Can its shares keep rising? Let's see what Bell Potter is saying.
What is the broker saying about this ASX 200 tech stock?
Unfortunately, while the broker believes that TechnologyOne is a high-quality company, it feels that its shares have now peaked for the time being.
This is despite it continuing to forecast strong growth from the high-flying ASX 200 tech stock in the coming years. It said:
We continue to forecast PBT growth of 19%, 20% and 20% in FY25, FY26 and FY27 which is close to VA consensus of 19%, 20% and 21%. We note our FY25 forecast of 19% growth is ahead of the company's guidance of 13-17% growth so we already – and the market – anticipate a beat in November.
We also note, however, our FY25 forecast assumes much lower PBT growth in H2 versus H1 – 10% versus 33% – due to flagged higher sales & marketing costs in H2. The upside risk to our FY25 forecast therefore is S&M costs are not as high in H2 as the company has flagged but, firstly, we have already allowed for some of this in our forecast and, secondly, the company has a recent history of delivering annual PBT growth in the mid to high teens and not higher.
Shares downgraded
Bell Potter thinks that all the above (and more) is already priced into its share price, which it feels means the risks are to the downside for investors.

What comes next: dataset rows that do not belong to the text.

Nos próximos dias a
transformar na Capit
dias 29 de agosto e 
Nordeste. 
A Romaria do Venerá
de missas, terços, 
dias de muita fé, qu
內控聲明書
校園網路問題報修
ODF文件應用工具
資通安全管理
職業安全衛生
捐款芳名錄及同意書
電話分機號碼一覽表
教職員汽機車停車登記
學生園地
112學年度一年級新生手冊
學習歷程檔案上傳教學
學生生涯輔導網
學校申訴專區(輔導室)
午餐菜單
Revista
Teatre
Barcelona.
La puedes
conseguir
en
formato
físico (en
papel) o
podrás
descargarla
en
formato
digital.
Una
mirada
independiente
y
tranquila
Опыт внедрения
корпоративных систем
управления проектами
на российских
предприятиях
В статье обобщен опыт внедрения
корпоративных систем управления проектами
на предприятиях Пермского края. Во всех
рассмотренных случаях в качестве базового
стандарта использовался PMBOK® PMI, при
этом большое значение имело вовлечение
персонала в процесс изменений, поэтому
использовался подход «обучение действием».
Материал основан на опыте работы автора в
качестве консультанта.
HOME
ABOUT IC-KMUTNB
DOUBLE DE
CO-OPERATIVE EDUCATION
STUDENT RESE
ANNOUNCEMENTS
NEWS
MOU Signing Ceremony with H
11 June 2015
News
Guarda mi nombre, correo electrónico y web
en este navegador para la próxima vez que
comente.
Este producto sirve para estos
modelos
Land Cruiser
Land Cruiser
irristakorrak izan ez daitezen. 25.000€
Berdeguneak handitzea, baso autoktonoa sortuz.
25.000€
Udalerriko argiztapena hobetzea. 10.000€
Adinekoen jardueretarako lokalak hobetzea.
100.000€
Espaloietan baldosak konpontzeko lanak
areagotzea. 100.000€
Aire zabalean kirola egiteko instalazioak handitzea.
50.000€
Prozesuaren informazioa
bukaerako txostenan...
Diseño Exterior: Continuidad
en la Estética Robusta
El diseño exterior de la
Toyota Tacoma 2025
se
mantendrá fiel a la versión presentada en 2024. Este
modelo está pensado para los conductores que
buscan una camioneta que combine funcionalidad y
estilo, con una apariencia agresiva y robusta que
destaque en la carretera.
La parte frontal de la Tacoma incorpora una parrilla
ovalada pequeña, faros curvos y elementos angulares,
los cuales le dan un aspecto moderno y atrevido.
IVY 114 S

As a result, according to the note, the broker has downgraded TechnologyOne's shares to a sell rating with a $35.75 price target. It said:
Our updated PT is an 11% discount to the share price and the total expected return including the forecast dividend yield is the same. We therefore downgrade our recommendation to SELL based on valuation (both absolute and relative).
The good news is that Bell Potter does see risks to its sell rating. It adds:
The risk to our SELL is there is no negative catalyst we can see and, as flagged, we expect the company to beat its FY25 guidance when it reports in November. But as highlighted the market already expects the company to beat and so we neither see a positive catalyst as we do not see much upside risk to our and the market's FY25 forecast.
It is also worth noting that analysts at UBS still see value in the tech stock. They have a buy rating and $42.20 price target on its shares.